For years I have thought fireball is an over rated spells. But Zard you drunken kiwi how dare you say that. The designers even said it's overpowered!!!.

1. They made that comment years ago.
2. Most of the other damage dealing spells are D tier.
I think this last part is not emphasized enough when people mention that the devs called it overpowered. I don't have the actual quote from them, but the reasonable interpretation is that they thought they had overpowered fireball with regards to AoE spells in general because it was iconic. And it is -- it does higher damage than thunderwave and shatter and similar would suggest was the standard AoE damage progression, and with a serious uptick in area. It does what people expect out of an AoE spell, and is iconic for good reason (once again). Whether that makes it a good spell overall or not is a separate question.

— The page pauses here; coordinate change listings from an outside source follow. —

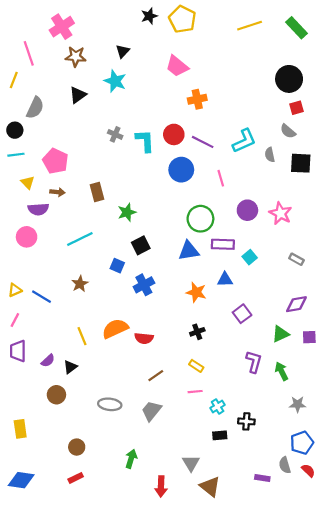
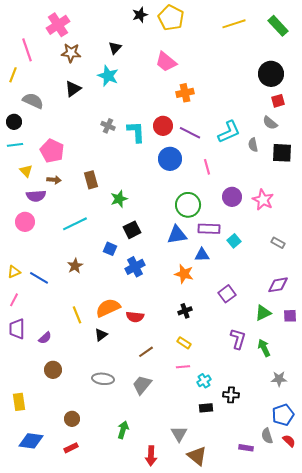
gray semicircle: (35, 108) -> (33, 101), turned -90
blue triangle: (225, 280) -> (202, 255), moved
black triangle: (70, 367) -> (101, 335), moved
blue diamond: (21, 480) -> (31, 441), moved

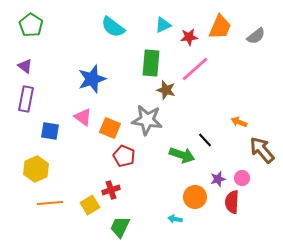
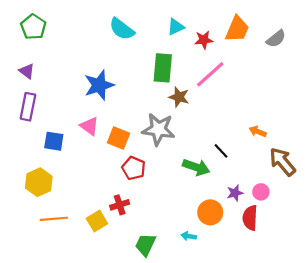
green trapezoid: (120, 227) -> (145, 245), moved

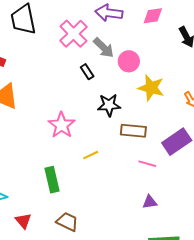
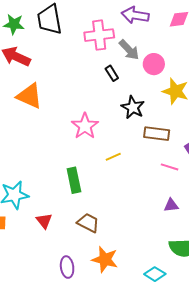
pink cross: (73, 34) -> (99, 35), turned 36
black star: (109, 105) -> (133, 107), turned 30

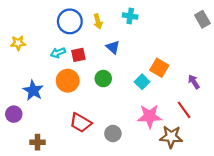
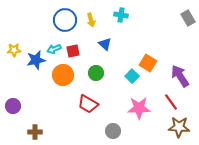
yellow star: (18, 43) -> (14, 50), moved
purple arrow: (194, 82) -> (180, 76), size x1.6
blue star: (33, 90) -> (36, 60), moved, turned 30
red trapezoid: (81, 123) -> (88, 104), moved
gray circle: (113, 134) -> (113, 131), moved
brown star: (171, 137) -> (179, 127), moved

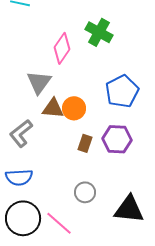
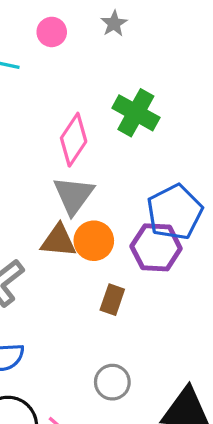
gray triangle: (39, 82) -> (74, 195), moved
purple hexagon: (117, 139) -> (156, 247), moved

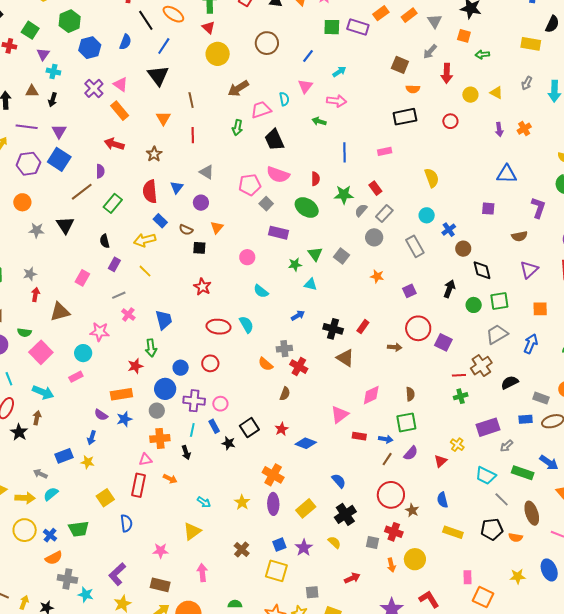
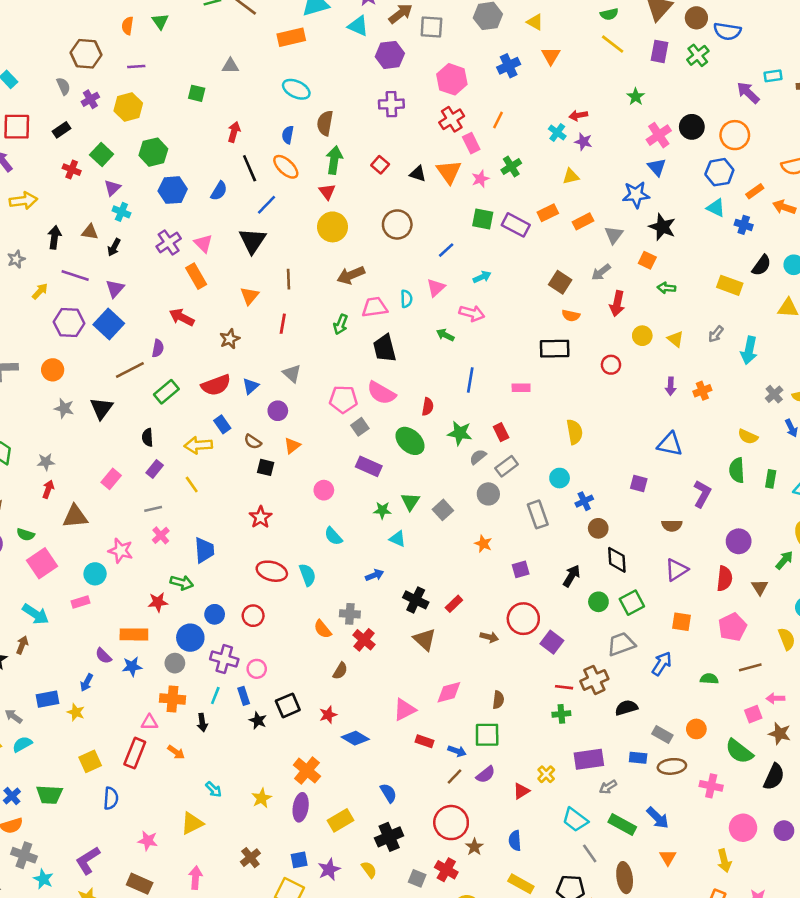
red semicircle: (150, 191) -> (216, 385), turned -115
green square: (499, 301) -> (632, 603), turned -30
green arrow: (151, 348) -> (182, 583), turned -78

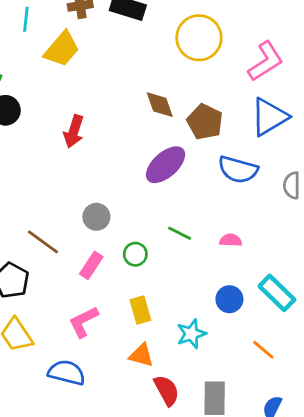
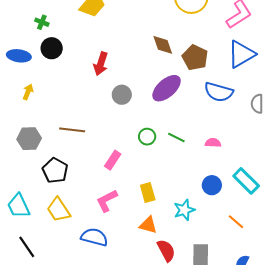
gray circle: (96, 217) -> (122, 95), moved
brown line: (43, 242) -> (72, 130), moved, turned -30
green circle: (135, 254) -> (147, 137), moved

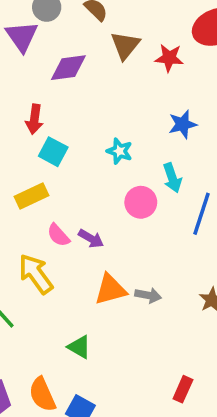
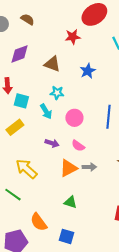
brown triangle: (125, 45) -> (52, 64), moved, turned -36
cyan arrow: (172, 178) -> (46, 111), moved
pink semicircle: (58, 235) -> (78, 146), moved
green triangle: (79, 347) -> (70, 202), moved
orange semicircle: (42, 394) -> (39, 222), moved

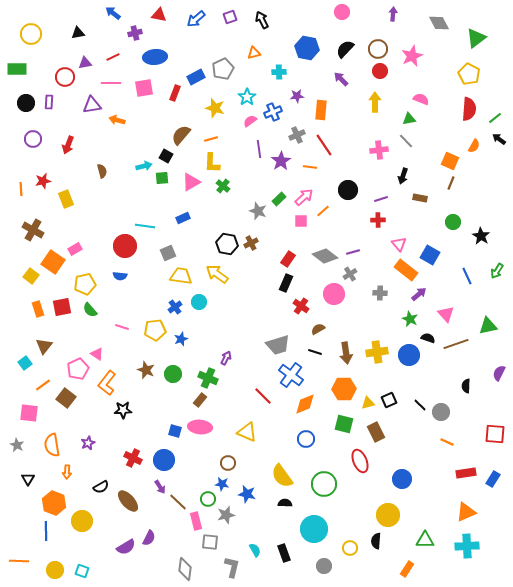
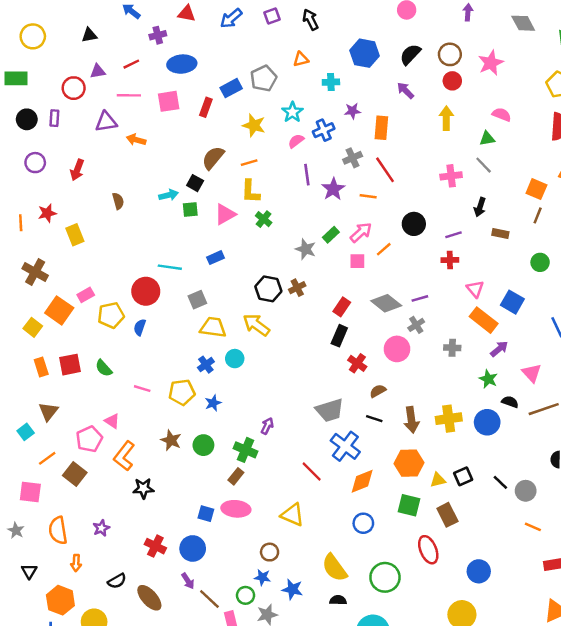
blue semicircle: (120, 276) -> (140, 327), turned 104
yellow pentagon: (85, 284) -> (111, 315), moved

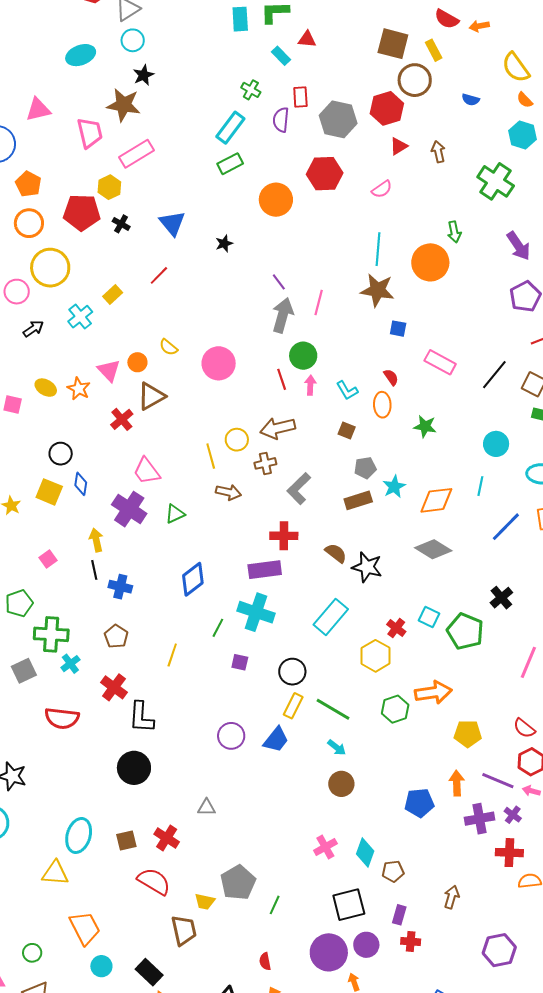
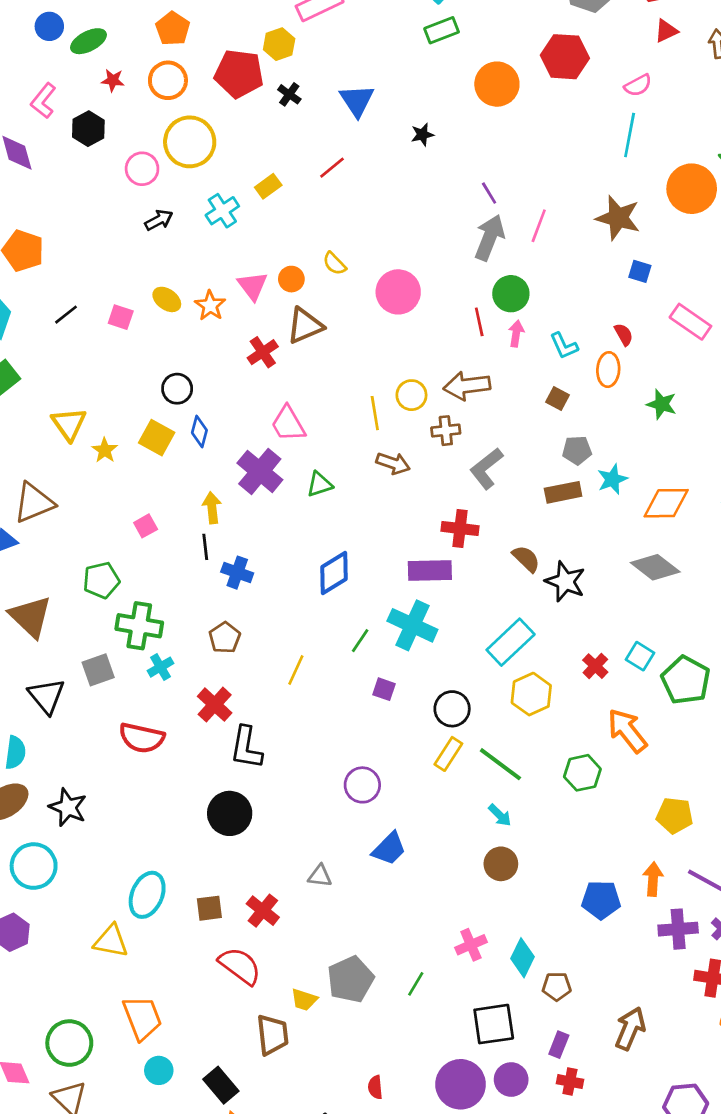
cyan line: (378, 249) -> (630, 135), moved
yellow hexagon: (375, 656) -> (531, 694), moved
orange arrow: (433, 692) -> (627, 731), moved, turned -126
blue trapezoid: (276, 740) -> (389, 849), moved
brown arrow: (451, 897) -> (630, 1029), size x1.4
green line: (275, 905) -> (416, 984), moved
green circle: (32, 953) -> (69, 1043), size x1.8

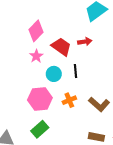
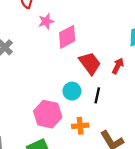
red arrow: (85, 42) -> (118, 66), turned -72
pink star: (36, 56) -> (46, 21), moved

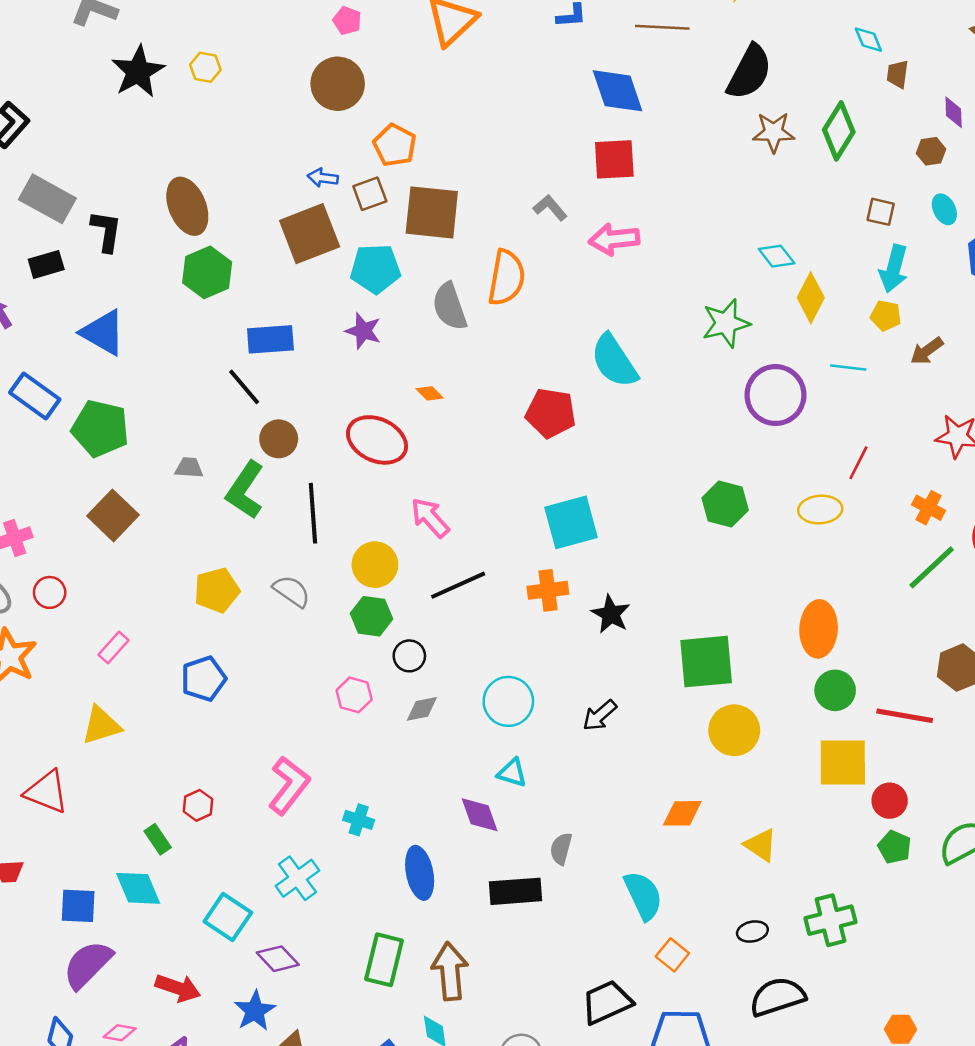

And the answer to that is, generally, only in specific situations. Most notably when DMs use hordes of enemies, but also when players choose evoker or careful-spell sorcerer (or otherwise let them target their own front line in their blast radius). And, most notably, when the other options aren't going to be the optimal choice. This shows up frequently with groups that haven't gotten the so-often-touted crowd-control spells to work as well as the white rooms keep saying they are. That can be because they don't end up using them at the right time or they don't end up preparing the right ones compared to the challenges they will face or the rest of their party is not built to (or simply doesn't) capitalize on the control the spellcasters put down. Fireball is best for beer&pretzel gaming, but hey... a lot of people play beer&pretzel D&D.
The last time it was a good spell was 3.5. I would rate it as B tier there. Remember those broken 3.5 meta builds built around fireball and the warmage? No neither do I. It was B+ in 3.0 and A tier in 2E.
2e is probably the peek for fireball -- hp totals are still low, the area of effect is as big as it will get, it auto-scales*, and people likely have figured out how not to accidentally blow up their own party. Most importantly, without assumed gp=xp, you were less likely than the rest of the TSR era to accidentally vaporize all your precious xp in the winning of the fight.
*up to 10d6-only, but honestly how frequent were you actually getting off 28d6 (or whatever) fireballs in 1st edition?